#### [WORK REQUIRED]
Your answer should be a single number, the count of lines in the material with the string "MUNOZ".

*** Block opens ***

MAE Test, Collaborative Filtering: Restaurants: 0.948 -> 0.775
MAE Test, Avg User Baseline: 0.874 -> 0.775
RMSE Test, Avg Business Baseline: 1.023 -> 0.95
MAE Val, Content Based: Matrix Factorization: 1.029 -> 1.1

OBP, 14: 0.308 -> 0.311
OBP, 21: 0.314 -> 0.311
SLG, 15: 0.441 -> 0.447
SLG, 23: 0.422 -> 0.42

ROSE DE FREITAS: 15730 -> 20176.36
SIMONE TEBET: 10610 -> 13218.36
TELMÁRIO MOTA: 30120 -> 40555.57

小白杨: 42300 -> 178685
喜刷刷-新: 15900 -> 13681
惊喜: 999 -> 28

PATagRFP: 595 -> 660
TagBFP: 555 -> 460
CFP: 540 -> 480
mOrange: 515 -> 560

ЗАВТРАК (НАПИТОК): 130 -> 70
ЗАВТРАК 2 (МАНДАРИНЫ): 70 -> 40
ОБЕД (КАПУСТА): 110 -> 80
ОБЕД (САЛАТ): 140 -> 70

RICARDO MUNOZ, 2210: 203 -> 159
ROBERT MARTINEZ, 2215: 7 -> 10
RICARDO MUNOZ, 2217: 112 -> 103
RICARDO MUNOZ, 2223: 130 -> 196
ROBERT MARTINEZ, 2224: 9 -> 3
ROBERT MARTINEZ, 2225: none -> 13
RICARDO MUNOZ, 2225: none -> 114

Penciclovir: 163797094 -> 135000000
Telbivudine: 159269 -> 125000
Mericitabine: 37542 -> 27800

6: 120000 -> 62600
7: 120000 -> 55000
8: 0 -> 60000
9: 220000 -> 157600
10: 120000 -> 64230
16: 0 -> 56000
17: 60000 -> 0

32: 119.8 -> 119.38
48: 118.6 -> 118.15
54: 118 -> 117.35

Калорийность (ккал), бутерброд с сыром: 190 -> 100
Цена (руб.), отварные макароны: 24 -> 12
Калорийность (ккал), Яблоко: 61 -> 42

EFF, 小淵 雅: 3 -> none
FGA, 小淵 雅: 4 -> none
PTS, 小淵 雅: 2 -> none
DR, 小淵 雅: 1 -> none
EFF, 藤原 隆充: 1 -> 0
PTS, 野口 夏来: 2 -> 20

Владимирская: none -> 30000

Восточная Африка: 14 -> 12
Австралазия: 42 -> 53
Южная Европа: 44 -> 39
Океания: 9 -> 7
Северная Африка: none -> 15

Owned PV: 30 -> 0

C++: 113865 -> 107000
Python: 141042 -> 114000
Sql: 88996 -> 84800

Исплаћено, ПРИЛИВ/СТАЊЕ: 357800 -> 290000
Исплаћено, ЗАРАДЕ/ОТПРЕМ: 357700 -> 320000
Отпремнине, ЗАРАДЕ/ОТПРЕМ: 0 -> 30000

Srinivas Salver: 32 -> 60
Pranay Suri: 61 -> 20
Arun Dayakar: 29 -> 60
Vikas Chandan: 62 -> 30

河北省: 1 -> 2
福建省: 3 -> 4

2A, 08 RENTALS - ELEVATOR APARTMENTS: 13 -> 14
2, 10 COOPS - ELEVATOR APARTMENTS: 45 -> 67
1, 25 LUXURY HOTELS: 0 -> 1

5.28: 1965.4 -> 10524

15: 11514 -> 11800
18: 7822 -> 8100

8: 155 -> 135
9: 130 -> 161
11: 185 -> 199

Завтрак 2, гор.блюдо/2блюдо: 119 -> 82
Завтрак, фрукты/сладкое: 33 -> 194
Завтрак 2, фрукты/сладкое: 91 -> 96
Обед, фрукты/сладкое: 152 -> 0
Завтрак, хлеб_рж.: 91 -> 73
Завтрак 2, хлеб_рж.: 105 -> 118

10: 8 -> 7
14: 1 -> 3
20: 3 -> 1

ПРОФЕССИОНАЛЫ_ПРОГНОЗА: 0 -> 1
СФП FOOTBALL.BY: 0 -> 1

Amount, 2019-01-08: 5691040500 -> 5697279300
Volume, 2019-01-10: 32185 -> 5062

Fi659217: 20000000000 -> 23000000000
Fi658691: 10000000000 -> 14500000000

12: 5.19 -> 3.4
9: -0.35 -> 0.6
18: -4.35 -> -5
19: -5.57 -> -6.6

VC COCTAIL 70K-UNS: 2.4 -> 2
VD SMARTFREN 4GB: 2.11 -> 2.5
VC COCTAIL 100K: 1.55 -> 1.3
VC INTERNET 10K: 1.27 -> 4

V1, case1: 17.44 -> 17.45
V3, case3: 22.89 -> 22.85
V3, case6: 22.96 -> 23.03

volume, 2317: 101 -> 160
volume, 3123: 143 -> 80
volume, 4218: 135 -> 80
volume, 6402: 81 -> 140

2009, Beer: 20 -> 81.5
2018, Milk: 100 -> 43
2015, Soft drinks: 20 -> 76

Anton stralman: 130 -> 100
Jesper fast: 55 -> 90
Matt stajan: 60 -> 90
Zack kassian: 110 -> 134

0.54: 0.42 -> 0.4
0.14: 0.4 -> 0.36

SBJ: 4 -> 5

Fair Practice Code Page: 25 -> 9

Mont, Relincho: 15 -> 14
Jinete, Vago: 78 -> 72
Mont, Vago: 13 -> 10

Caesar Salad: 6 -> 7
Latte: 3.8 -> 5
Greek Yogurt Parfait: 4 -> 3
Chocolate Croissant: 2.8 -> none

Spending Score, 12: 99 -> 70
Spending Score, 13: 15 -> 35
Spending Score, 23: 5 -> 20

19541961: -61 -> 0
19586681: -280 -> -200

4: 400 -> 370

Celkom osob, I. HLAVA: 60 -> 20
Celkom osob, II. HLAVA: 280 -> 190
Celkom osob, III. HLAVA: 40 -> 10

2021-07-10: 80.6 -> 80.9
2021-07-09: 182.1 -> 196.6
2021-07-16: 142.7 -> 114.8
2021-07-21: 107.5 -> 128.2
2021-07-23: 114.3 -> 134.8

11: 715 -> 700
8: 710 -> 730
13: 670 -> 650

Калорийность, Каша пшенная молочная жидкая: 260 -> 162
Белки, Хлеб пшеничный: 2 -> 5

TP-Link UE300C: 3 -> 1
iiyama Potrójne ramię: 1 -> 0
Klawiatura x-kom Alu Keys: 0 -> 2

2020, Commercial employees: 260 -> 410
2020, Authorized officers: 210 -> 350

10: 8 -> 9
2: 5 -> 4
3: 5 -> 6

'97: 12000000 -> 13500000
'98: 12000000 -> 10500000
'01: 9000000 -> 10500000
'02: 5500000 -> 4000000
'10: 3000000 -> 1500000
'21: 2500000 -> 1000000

*** Block closes ***

#### [RESULT]
4